L’iniziativa – primo appuntamento della rassegna “Sur les traces de l’histoire” – permetterà di scoprire i luoghi simbolo dell’autonomia e della democrazia valdostana, nonché di conoscere le figure che, con il loro impegno, hanno contribuito alla nascita delle istituzioni regionali. Un percorso nella storia attraverso foto d’epoca, oggetti, opere e citazioni raccontato dai giovani volontari del Fai. Sono previste delle partenze ogni mezz’ora, con ritrovo in piazza Deffeyes, e una visita guidata in lingua francese alle ore 16.
Prenotazione consigliata via e-mail, scrivendo a aosta@faigiovani.fondoambiente.it.
La celebrazione ufficiale
In mattinata, la ricorrenza sarà celebrata dal Consiglio Valle con una cerimonia riservata alle autorità che si terrà alle ore 10 nella Sala d’udienza della Corte dei conti, in piazza de l’Académie de Saint-Anselme, dove il Consiglio nominato dal CLN si riunì per la prima volta il 10 gennaio 1946.
All’evento, interverranno il Presidente del Consiglio Valle, Stefano Aggravi, il Presidente della Regione, Renzo Testolin e i Capigruppo dell’Assemblea legislativa.
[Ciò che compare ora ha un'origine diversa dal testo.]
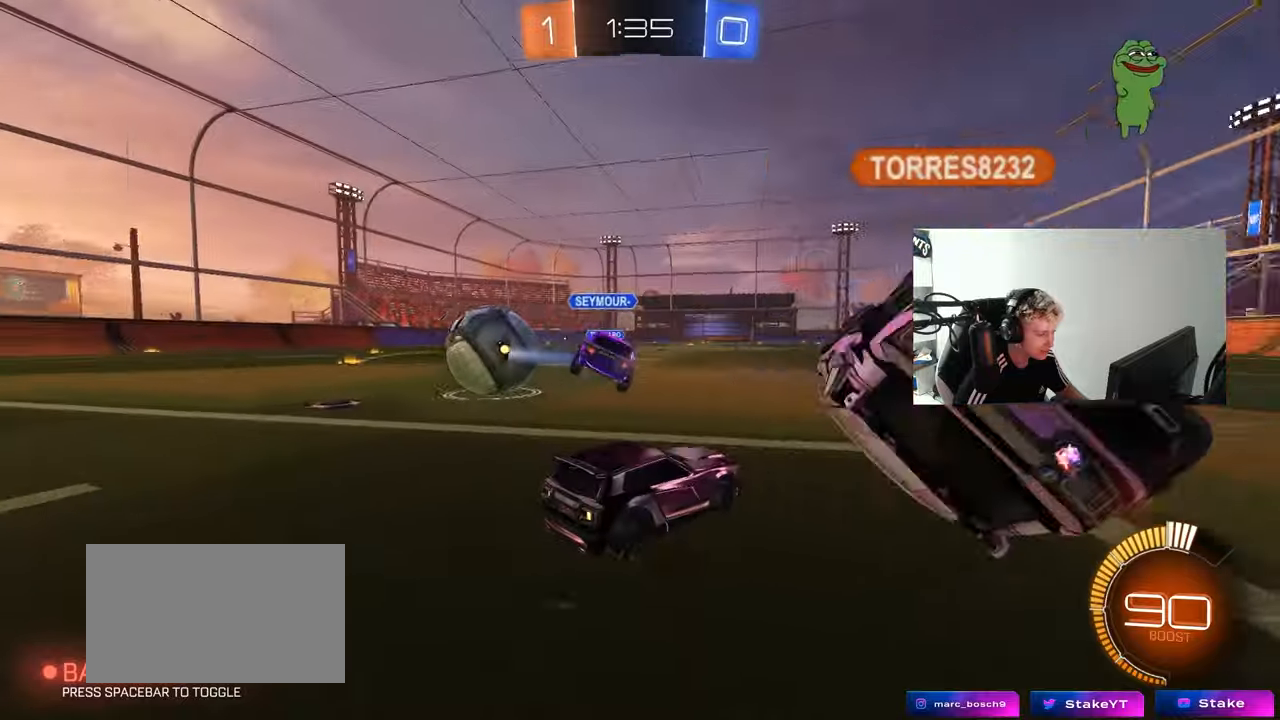
{"keys": ["a", "w"], "mouse": ["left"], "mouse_move": "still", "events": [[217, "shift", "down"], [317, "shift", "up"], [450, "mouse_left", "down"]]}
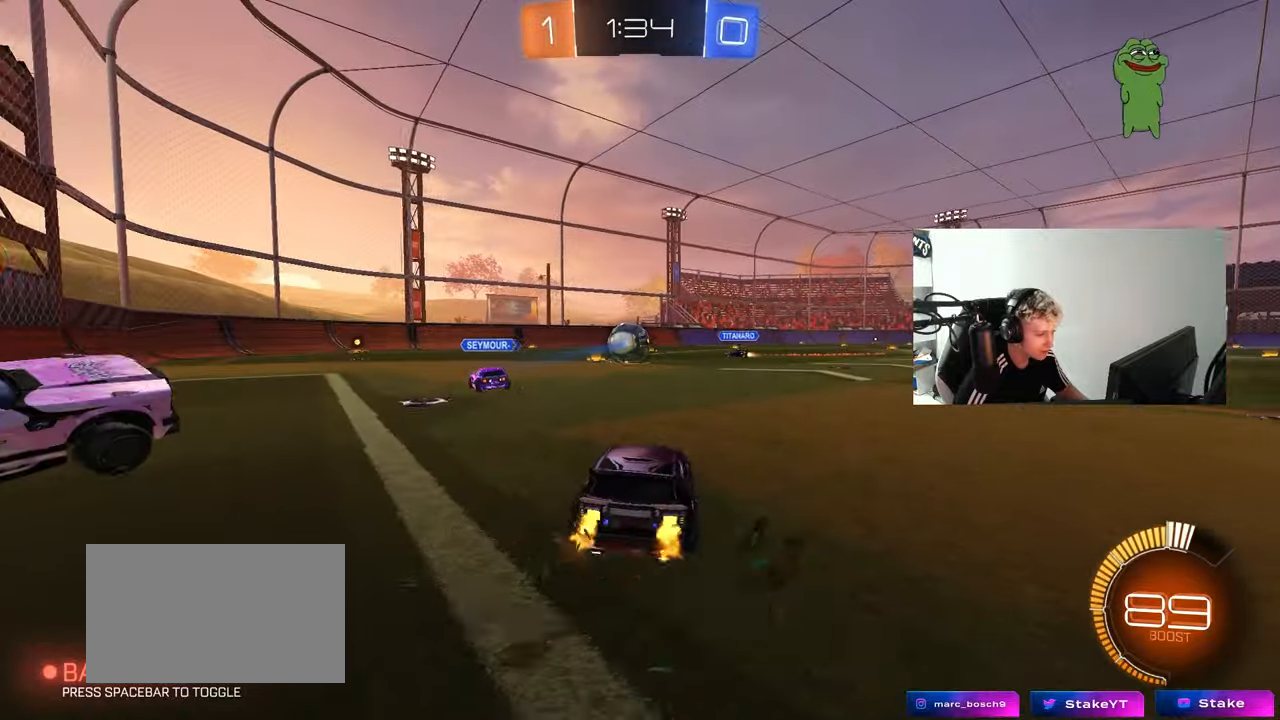
{"keys": ["w"], "mouse": ["left"], "mouse_move": "still", "events": [[467, "a", "up"]]}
Saranno presenti anche il Presidente del Parlamento della Federazione Wallonie-Bruxelles, Benoît Dispa, e il Vicepresidente del Parlamento della Repubblica e Cantone del Jura, Patrick Chapuis, a testimonianza del legame transfrontaliero e francofono che costituisce una delle radici storiche del particolarismo valdostano.